Tugas >> Lanjutkan teks tentang renggangnya hubungan PKS dengan ormas-ormas Islam, dimulai setelah kalimat terakhir yang tercantum.

Teks >>
************

Menyebarnya stigma bahwa PKS adalah gerakan dakwah yang berbeda idiologis itu
semakin menjauhkan PKS dengan ormas Islam. Akibatnya, kader-kader Muhammadiyah
dan NU yang aktif di PKS tidak lagi mendapat pengakuan geneologis sebagaimana
dirasakan oleh mereka yang aktif di PPP, PBB dan partai-partai Islam lainnya. Bahkan
mereka yang berada di partai nasionalis dan sekuler seperti Golkar, Demokrat dan PDI-P
ternyata lebih di-emong daripada yang di PKS. Kenyataan di lapangan juga menunjukkan
bahwa PKS sendiri cenderung lebih mudah berkoalisi dengan partai-partai nasionalis
pluralis daripada dengan partai-partai Islam.
Pilkada dan Suksesi Kepemimpinan
Friksi antara Ormas Islam dan PKS semakin kelihatan terutama saat-saat menjelang
suksesi kepemimpinan nasional dan lokal. Di daerah gesekan-gesekan kepentingan
politik paling mencolok. Konfigurasi elit daerah mulai berubah. Elit-elit agama di daerahdaerah mulai kesulitan untuk mengarahkan pilihan umat kepada calon yang mereka
dukung. Kenyataannya, sering kali calon yang diusung oleh PKS berbeda dengan
kepentingan elit-elit Muhammadiyah maupun NU. Lebih-lebih PKS sendiri telah
memenangkan Pilkada di beberapa daerah seperti di Kotamadya Depok dan Kabupaten
Bekasi. Di sini kehadiran PKS dinilai berhasil memecah kekuatan intern ormas dalam hal
dukungan politik. Karenanya, PKS menjadi ancaman paling utama bagi sayap politik
ormas-ormas Islam. Perasaan itu semakin kuat terutama setelah PKS berhasil menjadi
salah satu kekuatan penting dalam pentas politik.

************

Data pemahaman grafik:
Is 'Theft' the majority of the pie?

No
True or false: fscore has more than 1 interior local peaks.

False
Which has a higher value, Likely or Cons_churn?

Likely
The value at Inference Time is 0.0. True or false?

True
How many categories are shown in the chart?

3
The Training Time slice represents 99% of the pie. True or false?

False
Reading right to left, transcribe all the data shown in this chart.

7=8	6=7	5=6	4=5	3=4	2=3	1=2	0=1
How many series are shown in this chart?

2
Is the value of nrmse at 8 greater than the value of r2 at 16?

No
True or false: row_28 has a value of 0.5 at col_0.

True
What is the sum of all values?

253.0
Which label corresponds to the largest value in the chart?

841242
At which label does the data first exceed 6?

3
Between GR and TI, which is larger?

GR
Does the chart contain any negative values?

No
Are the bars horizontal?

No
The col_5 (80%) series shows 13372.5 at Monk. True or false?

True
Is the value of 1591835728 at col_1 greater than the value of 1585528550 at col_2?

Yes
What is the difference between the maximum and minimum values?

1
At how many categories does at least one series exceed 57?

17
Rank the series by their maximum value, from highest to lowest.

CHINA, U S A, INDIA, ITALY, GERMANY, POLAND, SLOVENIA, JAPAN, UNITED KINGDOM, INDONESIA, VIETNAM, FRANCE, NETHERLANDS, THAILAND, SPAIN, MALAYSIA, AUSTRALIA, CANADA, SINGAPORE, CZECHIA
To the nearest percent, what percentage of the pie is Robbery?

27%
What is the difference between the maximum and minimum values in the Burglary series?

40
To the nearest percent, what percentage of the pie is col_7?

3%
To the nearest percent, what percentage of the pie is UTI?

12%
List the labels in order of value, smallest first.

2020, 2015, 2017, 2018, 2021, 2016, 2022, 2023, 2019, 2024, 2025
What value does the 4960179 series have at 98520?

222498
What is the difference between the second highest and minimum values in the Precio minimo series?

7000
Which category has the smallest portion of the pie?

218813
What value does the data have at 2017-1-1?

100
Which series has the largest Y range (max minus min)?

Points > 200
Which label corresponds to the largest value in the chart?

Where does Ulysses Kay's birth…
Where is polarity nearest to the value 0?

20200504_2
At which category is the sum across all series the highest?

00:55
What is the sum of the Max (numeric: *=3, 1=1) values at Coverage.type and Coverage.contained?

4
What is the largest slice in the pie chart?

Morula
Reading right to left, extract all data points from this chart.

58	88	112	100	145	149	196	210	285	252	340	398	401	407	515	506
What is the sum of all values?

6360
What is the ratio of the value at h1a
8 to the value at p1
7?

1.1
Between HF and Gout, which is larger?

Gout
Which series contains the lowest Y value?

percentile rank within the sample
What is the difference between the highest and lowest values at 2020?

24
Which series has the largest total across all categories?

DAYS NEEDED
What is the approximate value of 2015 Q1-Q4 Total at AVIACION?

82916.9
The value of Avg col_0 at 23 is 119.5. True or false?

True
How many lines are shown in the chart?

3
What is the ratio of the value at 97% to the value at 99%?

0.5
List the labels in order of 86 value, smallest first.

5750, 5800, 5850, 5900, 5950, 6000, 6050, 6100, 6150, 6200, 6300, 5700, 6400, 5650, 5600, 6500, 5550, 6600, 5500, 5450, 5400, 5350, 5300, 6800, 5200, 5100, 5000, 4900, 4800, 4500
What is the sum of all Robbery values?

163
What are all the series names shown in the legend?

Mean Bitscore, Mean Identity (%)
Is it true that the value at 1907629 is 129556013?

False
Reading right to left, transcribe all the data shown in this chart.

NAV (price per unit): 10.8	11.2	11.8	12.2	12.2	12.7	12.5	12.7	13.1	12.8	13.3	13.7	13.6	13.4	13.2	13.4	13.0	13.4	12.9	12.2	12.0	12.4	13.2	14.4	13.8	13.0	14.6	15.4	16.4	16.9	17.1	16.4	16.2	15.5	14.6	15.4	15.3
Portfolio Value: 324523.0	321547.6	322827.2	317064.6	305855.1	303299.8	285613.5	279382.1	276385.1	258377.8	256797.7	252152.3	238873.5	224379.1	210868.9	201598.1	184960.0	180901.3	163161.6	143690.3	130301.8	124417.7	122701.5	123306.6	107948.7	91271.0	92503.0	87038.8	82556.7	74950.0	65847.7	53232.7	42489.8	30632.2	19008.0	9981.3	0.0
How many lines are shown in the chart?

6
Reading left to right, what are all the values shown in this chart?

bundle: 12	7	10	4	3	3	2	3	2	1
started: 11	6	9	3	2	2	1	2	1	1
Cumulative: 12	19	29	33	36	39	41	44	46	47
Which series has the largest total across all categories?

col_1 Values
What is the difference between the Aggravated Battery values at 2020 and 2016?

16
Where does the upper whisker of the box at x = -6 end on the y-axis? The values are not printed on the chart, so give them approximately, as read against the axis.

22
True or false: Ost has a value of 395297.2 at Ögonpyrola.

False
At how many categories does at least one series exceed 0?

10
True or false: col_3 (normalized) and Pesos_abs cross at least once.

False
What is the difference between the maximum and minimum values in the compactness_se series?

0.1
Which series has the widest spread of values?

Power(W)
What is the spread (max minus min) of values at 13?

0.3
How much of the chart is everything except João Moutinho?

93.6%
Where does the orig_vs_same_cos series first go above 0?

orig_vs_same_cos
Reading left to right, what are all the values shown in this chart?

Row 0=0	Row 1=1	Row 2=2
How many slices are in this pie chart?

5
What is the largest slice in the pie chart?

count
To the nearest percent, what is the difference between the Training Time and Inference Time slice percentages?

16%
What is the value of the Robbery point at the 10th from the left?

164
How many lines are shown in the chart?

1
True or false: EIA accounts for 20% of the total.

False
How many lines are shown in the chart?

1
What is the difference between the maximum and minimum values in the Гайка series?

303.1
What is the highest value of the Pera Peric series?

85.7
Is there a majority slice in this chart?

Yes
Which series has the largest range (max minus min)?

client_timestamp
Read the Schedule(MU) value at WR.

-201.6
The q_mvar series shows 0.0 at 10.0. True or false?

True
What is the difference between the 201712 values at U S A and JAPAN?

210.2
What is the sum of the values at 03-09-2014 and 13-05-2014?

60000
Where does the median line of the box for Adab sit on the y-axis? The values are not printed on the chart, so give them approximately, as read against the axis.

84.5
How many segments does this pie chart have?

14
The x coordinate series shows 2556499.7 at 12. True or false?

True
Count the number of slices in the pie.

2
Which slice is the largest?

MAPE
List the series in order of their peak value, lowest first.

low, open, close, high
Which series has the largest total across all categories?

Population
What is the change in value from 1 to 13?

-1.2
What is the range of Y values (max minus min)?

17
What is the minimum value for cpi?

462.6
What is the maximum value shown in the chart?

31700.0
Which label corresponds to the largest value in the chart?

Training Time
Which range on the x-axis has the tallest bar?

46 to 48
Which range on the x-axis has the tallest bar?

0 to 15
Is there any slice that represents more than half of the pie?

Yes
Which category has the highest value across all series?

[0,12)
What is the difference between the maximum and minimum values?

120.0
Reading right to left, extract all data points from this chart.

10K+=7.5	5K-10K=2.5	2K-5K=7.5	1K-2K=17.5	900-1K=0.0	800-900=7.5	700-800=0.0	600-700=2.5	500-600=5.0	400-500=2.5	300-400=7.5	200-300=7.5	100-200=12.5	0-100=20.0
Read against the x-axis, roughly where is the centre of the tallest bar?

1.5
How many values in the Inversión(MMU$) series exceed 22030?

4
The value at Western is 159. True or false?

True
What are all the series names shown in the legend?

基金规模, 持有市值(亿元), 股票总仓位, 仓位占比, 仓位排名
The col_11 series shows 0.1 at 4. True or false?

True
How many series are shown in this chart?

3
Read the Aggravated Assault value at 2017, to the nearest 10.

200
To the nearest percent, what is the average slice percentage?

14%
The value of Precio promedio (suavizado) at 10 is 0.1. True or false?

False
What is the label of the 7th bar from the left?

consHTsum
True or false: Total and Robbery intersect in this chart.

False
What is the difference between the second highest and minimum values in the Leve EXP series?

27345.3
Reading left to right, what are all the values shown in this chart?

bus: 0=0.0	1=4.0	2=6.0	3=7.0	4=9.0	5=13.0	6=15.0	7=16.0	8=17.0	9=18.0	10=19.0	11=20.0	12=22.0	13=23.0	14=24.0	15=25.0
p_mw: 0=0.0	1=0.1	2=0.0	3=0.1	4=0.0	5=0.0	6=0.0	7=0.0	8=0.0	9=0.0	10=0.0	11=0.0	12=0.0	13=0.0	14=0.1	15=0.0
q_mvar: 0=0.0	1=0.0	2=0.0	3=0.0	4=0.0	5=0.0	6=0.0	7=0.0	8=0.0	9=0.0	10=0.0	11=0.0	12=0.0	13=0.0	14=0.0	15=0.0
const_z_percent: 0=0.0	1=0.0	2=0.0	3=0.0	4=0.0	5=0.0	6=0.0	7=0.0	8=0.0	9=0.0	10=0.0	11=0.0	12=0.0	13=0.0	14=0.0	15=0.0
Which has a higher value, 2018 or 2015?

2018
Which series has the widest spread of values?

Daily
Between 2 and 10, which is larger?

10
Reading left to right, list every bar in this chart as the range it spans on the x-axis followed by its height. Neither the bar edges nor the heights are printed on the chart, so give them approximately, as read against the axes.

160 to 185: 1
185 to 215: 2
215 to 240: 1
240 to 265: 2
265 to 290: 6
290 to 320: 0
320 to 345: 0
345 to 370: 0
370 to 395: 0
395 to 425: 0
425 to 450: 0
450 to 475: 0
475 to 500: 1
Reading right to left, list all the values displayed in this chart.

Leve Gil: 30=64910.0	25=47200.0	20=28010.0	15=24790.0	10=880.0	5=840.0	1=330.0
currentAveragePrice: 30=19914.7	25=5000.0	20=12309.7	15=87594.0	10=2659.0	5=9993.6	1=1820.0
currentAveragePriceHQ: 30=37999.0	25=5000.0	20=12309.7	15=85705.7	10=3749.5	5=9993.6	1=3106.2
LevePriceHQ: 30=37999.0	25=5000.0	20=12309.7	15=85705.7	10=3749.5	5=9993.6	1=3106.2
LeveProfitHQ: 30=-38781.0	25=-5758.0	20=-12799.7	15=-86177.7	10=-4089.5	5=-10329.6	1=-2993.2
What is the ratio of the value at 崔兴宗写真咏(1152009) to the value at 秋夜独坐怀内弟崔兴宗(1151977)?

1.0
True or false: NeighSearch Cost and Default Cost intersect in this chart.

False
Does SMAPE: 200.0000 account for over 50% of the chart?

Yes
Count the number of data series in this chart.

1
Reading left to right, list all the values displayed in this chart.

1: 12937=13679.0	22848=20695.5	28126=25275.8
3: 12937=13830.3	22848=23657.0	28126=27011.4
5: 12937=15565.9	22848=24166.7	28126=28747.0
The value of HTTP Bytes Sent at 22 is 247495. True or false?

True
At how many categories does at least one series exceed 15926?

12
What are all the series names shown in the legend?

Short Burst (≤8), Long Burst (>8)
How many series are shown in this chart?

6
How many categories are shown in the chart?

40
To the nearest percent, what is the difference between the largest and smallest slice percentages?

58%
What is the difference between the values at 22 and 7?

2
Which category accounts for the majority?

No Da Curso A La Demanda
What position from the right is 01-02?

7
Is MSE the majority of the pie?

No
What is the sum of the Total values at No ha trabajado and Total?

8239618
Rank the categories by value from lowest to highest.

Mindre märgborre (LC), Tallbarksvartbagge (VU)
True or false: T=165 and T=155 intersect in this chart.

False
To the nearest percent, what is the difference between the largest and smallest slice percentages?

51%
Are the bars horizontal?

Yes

************

Jawaban Tugas >>
Menariknya, walaupun kader-kader PKS ikut andil dalam aksi-aksi penurunan Gus Dur
tahun 2002 lalu mereka tidak menjadi sasaran kemarahan massa pendukung Gus Dur.
Justru aset-aset Muhammadiya dan sekolah-sekolahnya di Jawa Timur dirusak massa
sementara kantor-kantor PKS aman-aman saja. Baru setelah diadakan Pilkada di daerahdaerah ketika massa PKS langsung berhadapan dengan dengan massa NU atau pun PKB
suasana semakin memanas. Kalau pun terjadi koalisi antara PKS dan NU biasanya malah
ditentang PKB. Sementara dengan Muhammadiya awal dari kemarahan itu bersumber
dari keengganan PKS mendukung Amin Rais dalam pemilihan presiden 2004. Dukungan
diberikan di momen-momen terakhir dan tidak bersifat mengikat.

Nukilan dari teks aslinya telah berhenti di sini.